— Exercises to complete —
- 1) According to the sermon's opening words, why is Jesus called "Jesus"?
- 2) Please list every question the preacher puts to the listeners in the sermon.

— Passage to read —
* * * * * * *
Text: Exodus 13:1-3, 11-15 (Colossians 3:12-17)                                              W 1st Sunday after Christmas


 

A Redeemed People


 

          In the name of him called “Jesus” because he saves his people from their sins, dear friends in Christ:  I’d like to begin with a few questions for you to think about – questions regarding your self identity and the way you see yourself in the world.  The questions are these:  Who really are you?  What are you?  I don’t mean what other people would say about you, or how you would explain yourself to them; no, I mean from your own point of view, at the most foundational level, how do you understand yourself in relation to everything and everyone else?  And take it step further here:  what for you is the reference point or center of gravity of your self understanding? What’s the point of origin for the way you see yourself?  If you could name an event in history or something that happened in your life that sort of anchors you and forms the frame of reference for how you see reality and understand your place in it, what would that be?  I want you to chew on those questions a bit, because we’re coming back to them.  But right now, if I were to hazard a guess, I’d say that the answers that you have to those questions would be all over the place and that few of you would say the same things.
* * * * * * *
— Information given —
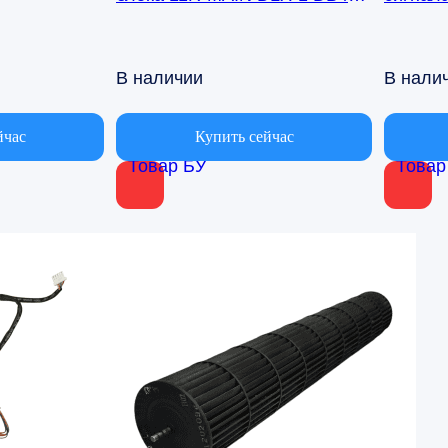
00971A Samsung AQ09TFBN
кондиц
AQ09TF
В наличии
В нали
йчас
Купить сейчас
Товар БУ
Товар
* * * * * * *
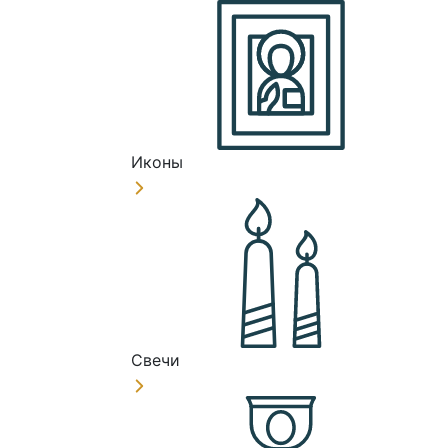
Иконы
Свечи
* * * * * * *
— Answer set —
- 1) Because he saves his people from their sins.

- 2)
- Who really are you?
- What are you?
- From your own point of view, at the most foundational level, how do you understand yourself in relation to everything and everyone else?
- What for you is the reference point or center of gravity of your self understanding?
- What's the point of origin for the way you see yourself?
- If you could name an event in history or something that happened in your life that sort of anchors you and forms the frame of reference for how you see reality and understand your place in it, what would that be?